We've reached a point where packing a different charger for your phone, laptop, camera and other devices isn't just inefficient, it's downright amateurish.

Numerous companies around the world are bringing out affordable and reliable universal chargers that can fuel multiple devices at once. The best part is a lot of them can fit in your palm.

6. Camera Accessories

Unless you're a professional photographer, you probably don't need all of those lenses for your camera. You certainly don't need the attachments for your smartphone (forget about that fish eye lens).

Instead, keep it simple and you'll still be able to capture all the memories you need without overloading your bag. If you're not satisfied, do some post-shoot editing or use a filter.

An extensive camera collection

Pack the essentials (Image: Getty)

7. Money Belt

It's hard to remember when money belts were a legitimate travel accessory. It's even harder to believe people are still using them.

Tasks to carry out:
**A.** Reproduce the portion of the travel packing text starting with "We've reached a" and going on through "it's downright amateurish.".
**B.** Write out the lines of the records starting with the line with "When you deploy, Harness" and going on through the line with "Harness supports Helm".

Dataset records:
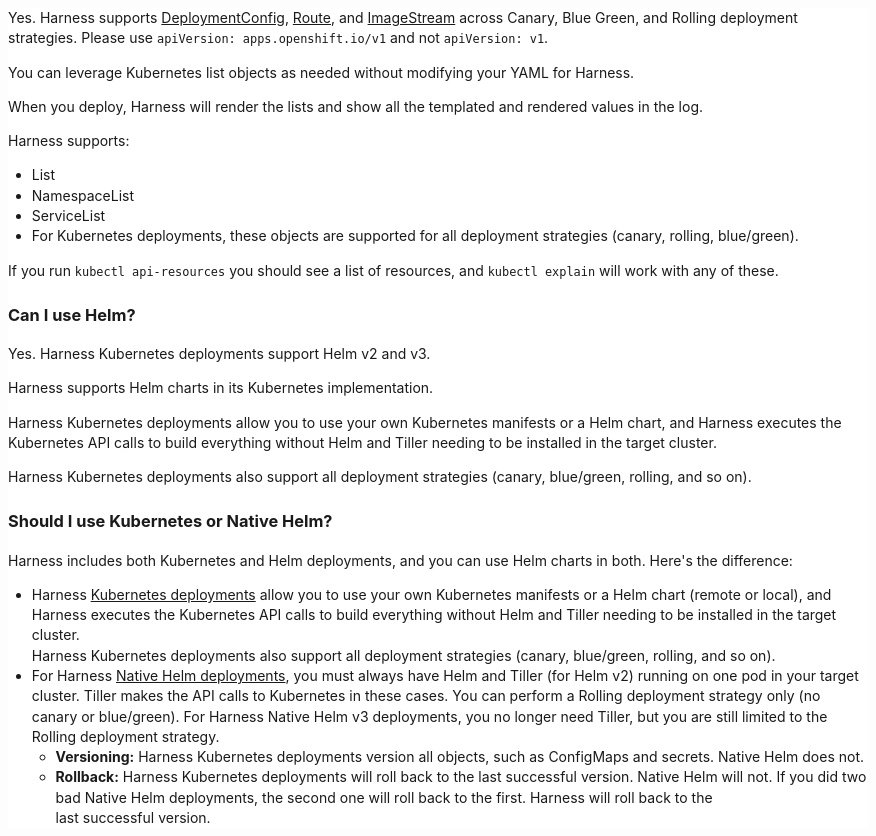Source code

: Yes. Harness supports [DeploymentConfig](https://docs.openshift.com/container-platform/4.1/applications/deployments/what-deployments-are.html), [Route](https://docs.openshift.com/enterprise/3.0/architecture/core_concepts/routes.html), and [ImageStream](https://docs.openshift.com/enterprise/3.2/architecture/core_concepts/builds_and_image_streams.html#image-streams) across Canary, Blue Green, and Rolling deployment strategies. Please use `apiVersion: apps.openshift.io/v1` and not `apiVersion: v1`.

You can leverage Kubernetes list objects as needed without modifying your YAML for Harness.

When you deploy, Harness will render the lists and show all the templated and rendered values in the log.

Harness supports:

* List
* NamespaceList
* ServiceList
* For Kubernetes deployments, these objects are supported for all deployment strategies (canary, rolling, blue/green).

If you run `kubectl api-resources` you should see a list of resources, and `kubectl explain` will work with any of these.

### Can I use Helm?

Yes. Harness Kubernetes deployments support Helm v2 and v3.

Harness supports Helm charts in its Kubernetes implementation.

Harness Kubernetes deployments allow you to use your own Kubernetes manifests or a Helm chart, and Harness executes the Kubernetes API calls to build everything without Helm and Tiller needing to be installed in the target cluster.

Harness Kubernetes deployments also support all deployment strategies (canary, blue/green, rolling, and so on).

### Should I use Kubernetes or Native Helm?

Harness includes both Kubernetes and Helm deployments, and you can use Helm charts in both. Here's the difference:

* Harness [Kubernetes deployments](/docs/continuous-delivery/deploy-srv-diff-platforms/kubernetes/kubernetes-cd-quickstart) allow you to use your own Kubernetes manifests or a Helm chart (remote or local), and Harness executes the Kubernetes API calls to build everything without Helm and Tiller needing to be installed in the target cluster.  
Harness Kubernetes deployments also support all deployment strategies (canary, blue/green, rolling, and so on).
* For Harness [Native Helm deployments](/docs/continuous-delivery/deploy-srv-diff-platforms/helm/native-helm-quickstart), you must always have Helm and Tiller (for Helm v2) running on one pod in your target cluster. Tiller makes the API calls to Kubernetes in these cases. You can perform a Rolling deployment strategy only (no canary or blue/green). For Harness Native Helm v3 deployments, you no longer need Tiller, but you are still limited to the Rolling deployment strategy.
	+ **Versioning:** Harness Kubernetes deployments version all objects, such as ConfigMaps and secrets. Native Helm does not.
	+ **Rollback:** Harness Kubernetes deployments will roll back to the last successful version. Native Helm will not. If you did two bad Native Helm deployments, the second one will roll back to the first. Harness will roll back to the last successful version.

Solutions to the problems:
**A.**
We've reached a point where packing a different charger for your phone, laptop, camera and other devices isn't just inefficient, it's downright amateurish.

**B.**
When you deploy, Harness will render the lists and show all the templated and rendered values in the log.

Harness supports:

* List
* NamespaceList
* ServiceList
* For Kubernetes deployments, these objects are supported for all deployment strategies (canary, rolling, blue/green).

If you run `kubectl api-resources` you should see a list of resources, and `kubectl explain` will work with any of these.

### Can I use Helm?

Yes. Harness Kubernetes deployments support Helm v2 and v3.

Harness supports Helm charts in its Kubernetes implementation.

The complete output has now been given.